• TO BE DONE
(a) Write out the part of the forum thread on street fights starting at "Because of that" and ending at "done, ****ing PCSO's.".
(b) In the forum thread on street fights, what did MUTINY! hit the bag thief with after the thief threw a big shot?

Lets hope we all are lucky and safe enough to never really have to find out.


----------



## SteSteez (Jul 21, 2007)

Yea completely right from my own experiences witnessing fights/being apart of them and so on, groups of people are usually involved and the whole concept of say taking someone to the ground, transisting around them to find a submission attempt is just empty in its achievement when theres 5 of the guys mates all stomping on your head.

My wrestling knowledge has helped me more to be honest, the whole greco approach to controlling bodies, dictating the actual flow of events has enabled me to just "get the F*ck out of there" no shame in running away - best form of self defense.

Thai is good but as said if your there in the clinch hurting one guy whats his mates doing whilst your whole self is consumed with one guy? they're battering you.

Front-Kicks to the chest are good as said for just creating that personal space and doing a runner.

if your that bothered about pride leave them your phone number and have a one-on-one somewhere in a field the next day 

Grown out of it now (only 24 i know) enjoyed it as a teenager but now i find it too funny, watching grown men all drink together then have a little domestic then have a crappy fight, somewhat a little ****-erotic


----------



## MUTINY! (Jul 31, 2009)

Only had one situation where i've had to use my Muay Thai - Was out shopping with a lass and her parents had brought her a watch and we took it to be repaired, Just as she comes out of the jewellers some scally grabs her bag, i chase after him clinch him up throw a knee to his ribs, pick up her watch and walk back to her, he comes running over to me and throws a big shot i just rolled it and smashed him with a leg kick.

Because of that c**t I had to spend 2 hours explaining I was doing nothing wrong to some wet behind the ears ****ing PCSO who didn't even cuff him, but restrained him with "friendly force" - lets just say the bobby at the nick was old school and let me out as quickly as the paperwork had been done, ****ing PCSO's.

Sorry for the essay


----------



## Romeo (Dec 2, 2009)

I have no skills


----------



## rsp84 (Dec 9, 2008)

• STORED ROWS
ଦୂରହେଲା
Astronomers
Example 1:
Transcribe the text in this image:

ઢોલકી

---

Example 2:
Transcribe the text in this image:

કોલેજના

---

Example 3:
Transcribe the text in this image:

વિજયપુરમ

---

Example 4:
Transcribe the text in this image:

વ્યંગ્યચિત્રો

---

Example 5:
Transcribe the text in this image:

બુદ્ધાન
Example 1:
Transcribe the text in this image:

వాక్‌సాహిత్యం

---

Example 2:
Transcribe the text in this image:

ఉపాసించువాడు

--

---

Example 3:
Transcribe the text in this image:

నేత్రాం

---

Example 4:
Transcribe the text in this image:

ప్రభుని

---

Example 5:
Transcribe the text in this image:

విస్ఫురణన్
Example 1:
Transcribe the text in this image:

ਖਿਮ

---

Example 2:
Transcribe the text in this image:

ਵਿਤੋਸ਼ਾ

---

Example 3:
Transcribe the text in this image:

--

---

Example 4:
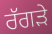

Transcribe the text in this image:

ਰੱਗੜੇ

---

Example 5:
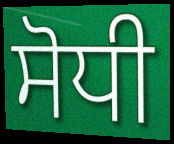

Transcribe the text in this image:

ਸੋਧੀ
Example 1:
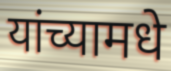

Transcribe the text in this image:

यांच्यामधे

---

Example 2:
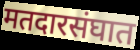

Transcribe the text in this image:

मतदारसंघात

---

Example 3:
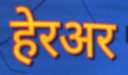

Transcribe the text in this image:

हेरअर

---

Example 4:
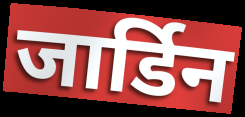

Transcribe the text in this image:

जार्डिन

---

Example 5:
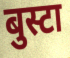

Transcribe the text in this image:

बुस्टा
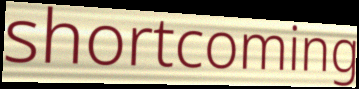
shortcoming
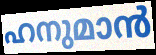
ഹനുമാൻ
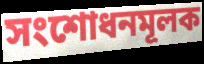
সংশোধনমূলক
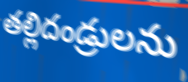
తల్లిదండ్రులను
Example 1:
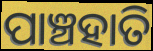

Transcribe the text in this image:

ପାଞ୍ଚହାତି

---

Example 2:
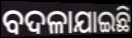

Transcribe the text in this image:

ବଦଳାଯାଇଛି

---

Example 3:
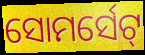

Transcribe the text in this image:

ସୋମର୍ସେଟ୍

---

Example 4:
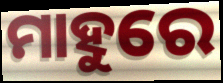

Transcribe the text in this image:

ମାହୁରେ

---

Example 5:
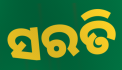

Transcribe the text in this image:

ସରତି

• FULL ANSWERS
(a)
Because of that c**t I had to spend 2 hours explaining I was doing nothing wrong to some wet behind the ears ****ing PCSO who didn't even cuff him, but restrained him with "friendly force" - lets just say the bobby at the nick was old school and let me out as quickly as the paperwork had been done, ****ing PCSO's.

(b) A leg kick.